The study, conducted with the PaLM 2 model in both its small (PaLM 2-S) and large (PaLM 2-L) forms, reveals intriguing insights into the potential of LLMs. Initially, the research showcases that the models exhibit a higher probability of discovering accurate answers when allowed to tackle a problem multiple times.
For example, the pre-trained PaLM 2-L achieves an impressive 33.4% accuracy with greedy decoding; but, the study emphasizes that this performance can be further enhanced. When sampling 64 solutions using temperature sampling, a staggering 79.4% of the time, there is at least one accurate answer (pass@64).
This discrepancy highlights the LLMs‘ ability to generate accurate solutions while struggling to discern between proper and erroneous answers.

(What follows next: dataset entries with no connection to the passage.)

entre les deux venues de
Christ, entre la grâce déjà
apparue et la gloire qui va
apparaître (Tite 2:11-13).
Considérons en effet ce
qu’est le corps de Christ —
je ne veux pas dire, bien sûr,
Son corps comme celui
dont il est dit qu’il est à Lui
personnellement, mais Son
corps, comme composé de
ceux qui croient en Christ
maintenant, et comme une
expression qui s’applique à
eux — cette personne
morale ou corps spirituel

To bridge this performance gap, the researchers explore three fine-tuning techniques:
- Supervised Step-by-Step Solution Fine-Tuning (SSFT): The study investigates whether pre-trained LLMs can benefit from a supervised fine-tuning step, aiming to provide a starting point technique. LLMs are adjusted to deliver entire solutions and answers.

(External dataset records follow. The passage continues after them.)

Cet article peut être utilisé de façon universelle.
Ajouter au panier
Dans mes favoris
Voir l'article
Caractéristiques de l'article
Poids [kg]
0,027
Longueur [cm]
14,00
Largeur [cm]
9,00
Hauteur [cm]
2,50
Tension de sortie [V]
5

- Solution-Cluster Reranking (SCR): This technique focuses on perfecting the generator as a solution evaluator for candidate solution reranking. The researchers introduce a novel method that combines the advantages of majority voting with reranking, efficiently categorizing candidate replies into groups based on mathematical equivalency.

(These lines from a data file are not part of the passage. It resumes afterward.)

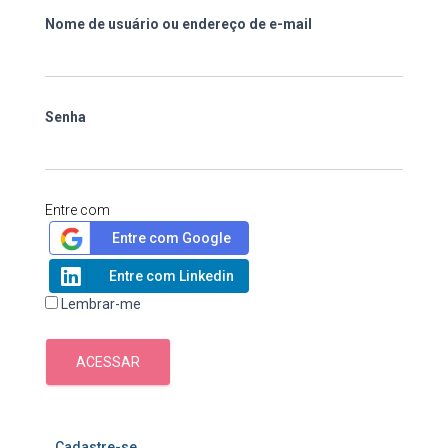
Nome de usuário ou endereço de e-mail
Senha
Entre com
Entre com Google
Entre com Linkedin
Lembrar-me
ACESSAR
Cadastre-se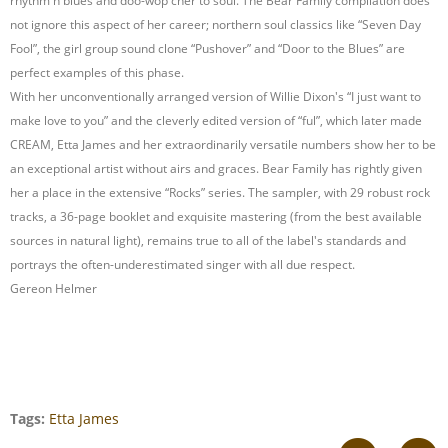
rhythm'n'blues and doo-wop cher to soul. The Bear Family compilation does
not ignore this aspect of her career; northern soul classics like “Seven Day
Fool”, the girl group sound clone “Pushover” and “Door to the Blues” are
perfect examples of this phase.
With her unconventionally arranged version of Willie Dixon's “I just want to
make love to you” and the cleverly edited version of “ful”, which later made
CREAM, Etta James and her extraordinarily versatile numbers show her to be
an exceptional artist without airs and graces. Bear Family has rightly given
her a place in the extensive “Rocks” series. The sampler, with 29 robust rock
tracks, a 36-page booklet and exquisite mastering (from the best available
sources in natural light), remains true to all of the label's standards and
portrays the often-underestimated singer with all due respect.
Gereon Helmer
Tags:
Etta James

- Sequential Multi-tasking Fine-Tuning: Beyond solution assessment, the study delves into enhancing LLMs’ performance in solution generation. By framing the solution assessment task as a natural language generation problem, the researchers aim to leverage it as valuable supervision for the solution generation model, adjusting the model in three stages.
The study’s findings on PaLM 2-S and PaLM 2-L underscore several key takeaways. SSFT’s dependence on well-formatted answers. The quality and style of step-by-step solutions significantly influence the refined model.
Efficiency of Reranking common solution clusters: Reranking only the most common solution clusters yields better performance and improved computational efficiency, presenting a potential standard practice for future work.
Dual-task training benefits: Training the model for both solution generation and evaluation tasks demonstrates improved performance. The proposed multi-task sequential fine-tuning proves more effective in enhancing the solution generation model compared to supervised solution fine-tuning alone.